Proving Homomorphism and Finding Kernel in Abstract Algebra

[raj123]

Given R=all non-zero real numbers.

I have a mapping Q: R-> R defined by Q(a) = a^4 for a in R. I have to show that Q is a homomorphism from (R, .) to itself and then find kernel of Q.

In order to prove homomorphism i did this, for all a, b in R
Q(ab) = (ab)^4 = a^4b^4 = Q(a)Q(b).

Is this correct way? Also how do i find the kernel of Q.

thanks

 

[gonzo]

Do you know what a kernel is?

 

[raj123]

Do you know what a kernel is?

if O:G -> H is a homomorphism , then the kernel of O is the set of all elements a in G such that O(a) = e of H(identity of H).The kernel of a homomorphism is always a subgroup of the domain.

 

[matt grime]

So what is e, in this group, and therefore what is the kernel?

 

[raj123]

So what is e, in this group, and therefore what is the kernel?
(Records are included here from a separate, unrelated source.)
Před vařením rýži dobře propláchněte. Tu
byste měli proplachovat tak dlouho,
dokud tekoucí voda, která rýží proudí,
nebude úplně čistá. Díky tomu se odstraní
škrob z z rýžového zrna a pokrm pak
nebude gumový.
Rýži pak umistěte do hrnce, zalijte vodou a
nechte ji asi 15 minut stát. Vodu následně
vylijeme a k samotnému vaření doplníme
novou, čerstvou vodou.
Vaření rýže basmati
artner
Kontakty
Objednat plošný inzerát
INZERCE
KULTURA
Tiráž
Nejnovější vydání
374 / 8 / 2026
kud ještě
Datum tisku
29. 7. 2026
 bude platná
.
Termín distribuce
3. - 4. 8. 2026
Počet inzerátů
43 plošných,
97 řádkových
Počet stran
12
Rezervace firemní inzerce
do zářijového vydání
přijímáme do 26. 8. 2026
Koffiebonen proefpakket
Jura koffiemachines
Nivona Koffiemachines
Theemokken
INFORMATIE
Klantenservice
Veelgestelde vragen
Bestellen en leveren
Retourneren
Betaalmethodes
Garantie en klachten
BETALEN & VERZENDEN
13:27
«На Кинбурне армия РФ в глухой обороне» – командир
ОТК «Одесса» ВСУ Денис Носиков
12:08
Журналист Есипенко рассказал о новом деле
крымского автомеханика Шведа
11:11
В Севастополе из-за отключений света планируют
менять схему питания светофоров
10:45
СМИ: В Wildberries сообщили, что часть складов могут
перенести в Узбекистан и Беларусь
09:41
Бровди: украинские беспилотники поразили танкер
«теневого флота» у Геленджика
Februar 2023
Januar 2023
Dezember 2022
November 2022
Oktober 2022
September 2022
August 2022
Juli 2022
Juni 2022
e is the identity element.

 

[gonzo]

e is the identity element.

I think he meant, what is the identity elemeen in your group?

 

[raj123]

I think he meant, what is the identity elemeen in your group?
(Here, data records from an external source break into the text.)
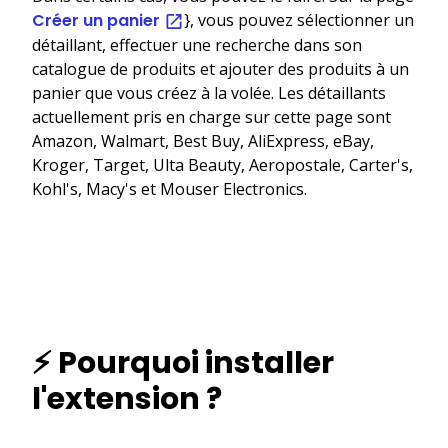
Créer un panier
}, vous pouvez sélectionner un
détaillant, effectuer une recherche dans son
catalogue de produits et ajouter des produits à un
panier que vous créez à la volée. Les détaillants
actuellement pris en charge sur cette page sont
Amazon, Walmart, Best Buy, AliExpress, eBay,
Kroger, Target, Ulta Beauty, Aeropostale, Carter's,
Kohl's, Macy's et Mouser Electronics.
⚡ Pourquoi installer
l'extension ?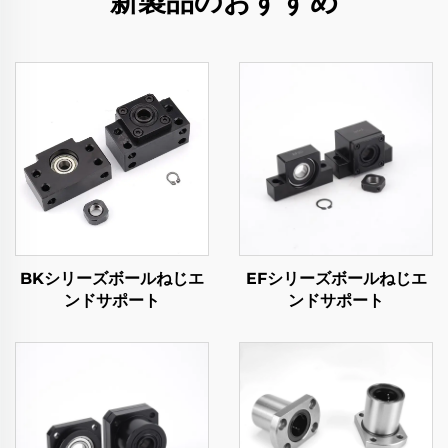
新製品のおすすめ
BKシリーズボールねじエ
EFシリーズボールねじエ
ンドサポート
ンドサポート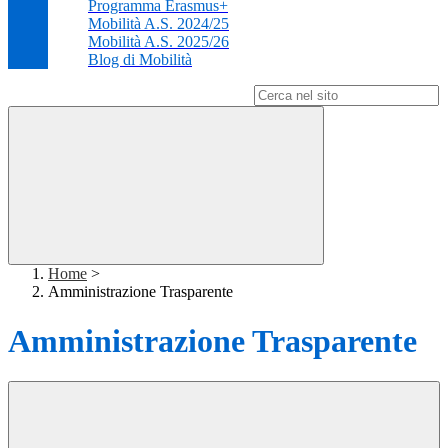
Programma Erasmus+
Mobilità A.S. 2024/25
Mobilità A.S. 2025/26
Blog di Mobilità
Campo di ricerca per le pagine del sito
Home
>
Amministrazione Trasparente
Amministrazione Trasparente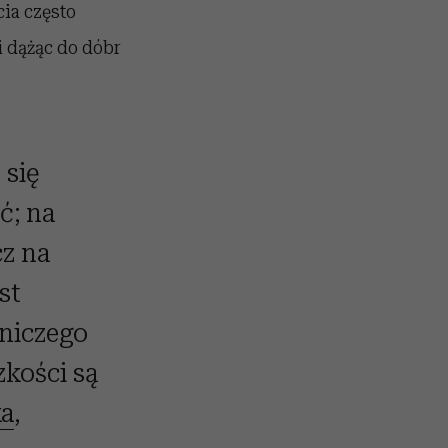
ia często
i dążąc do dóbr
 się
ć; na
cz na
st
 niczego
zkości są
a
,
is 4 the identity ? not sure

 

[gonzo]

is 4 the identity ? not sure

It seems a more important question for you is do you know what an identity element is at all? Do you understand what is meant by "identity element"?

 

[radou]

is 4 the identity ? not sure

Look at your group (R, .) and read the definition: http://mathworld.wolfram.com/IdentityElement.html" .

 

[raj123]

Look at your group (R, .) and read the definition: http://mathworld.wolfram.com/IdentityElement.html" .

so 1 is the identity.

 

[radou]

so 1 is the identity.

Exactly. And now look at your definition of the kernel of Q.

 

[raj123]

Exactly. And now look at your definition of the kernel of Q.

so the kernel will be {-1,1}.

 

[radou]

so the kernel will be {-1,1}.

Yes, looks good.

 

[raj123]

Yes, looks good.

thanks a lot for helping.